Years ago, I worked for an organization that prided itself on its internal controls for software. Using a work...
order, developers had to get every box checked and then outline the steps to move the code to production. If there was a problem, systems would be down, and any "fix" would require a similar rigorous -- and documented -- process. That single-minded focus on reliability meant we had to batch changes together into projects and roll out less often. It became a vicious cycle.
But then came DevOps. I don't mean DevOps in the fancy CI/CD way, though. In this case, it's about dev and ops focused together on what matters, which, as is clear from the above example, cannot be reliability. It has to be software resilience.
A few years ago, my friend Noah Sussman suggested that instead of reliability, software systems should focus on resilience. Where reliability is focused on failure prevention, software resilience is more concerned that a single failure does not destroy the system.

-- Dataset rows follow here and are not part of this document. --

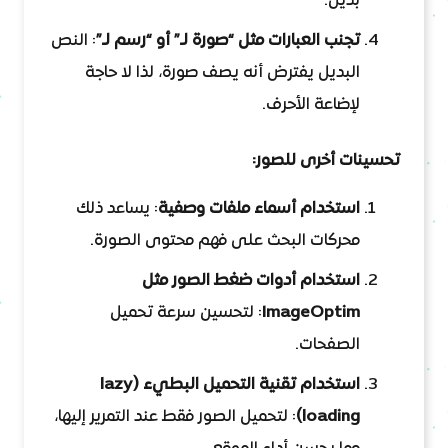
بديل.
تجنب العبارات مثل “صورة لـ” أو “رسم لـ”
: النص
البديل يفترض أنه يصف صورة، لذا لا حاجة
لإضاعة الأحرف.
تحسينات أخرى للصور:
استخدام أسماء ملفات وصفية
: يساعد ذلك
محركات البحث على فهم محتوى الصورة.
استخدام أدوات ضغط الصور مثل
ImageOptim
: لتحسين سرعة تحميل
الصفحات.
استخدام تقنية التحميل البطيء (lazy
loading)
: لتحميل الصور فقط عند التمرير إليها،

Resilience in an e-commerce application
To understand this, look at Amazon's front page. Have you noticed it seems a bit like a group of boxes put together like Legos? There is a title bar with links to your profile and your orders. Underneath that, there are lists: "Fun gift ideas under $10," "Things you browsed recently," "Your recommendations" and so on.
Each of those containers is a combination of display code and a web service call. If the web service is down -- perhaps because a new change will roll out this very second -- then the box does not display. The Amazon homepage continues to function perfectly well, and it is likely a customer did not even notice the absence of the box. That is the classic definition of software resilience.
Combine that with an attempt to reduce mean time to recovery, and suddenly it seems we invest more energy in monitoring to find problems quickly and have a brand new emphasis on smaller changes across the industry.
Let's put that together to define software resilience:
- We need to no longer think about reliability.
- We must build systems that are resilient.
- To do that, our focus should be on smaller changes, which are more easily rolled back.
- When we deploy, we must roll out only a tiny part of a system at any given time.
- Our system must be designed so the failure of one component does not bring everything to a halt.
If we can accomplish that, we've found the prescription for software resilience. And now we can get to work -- without a work order.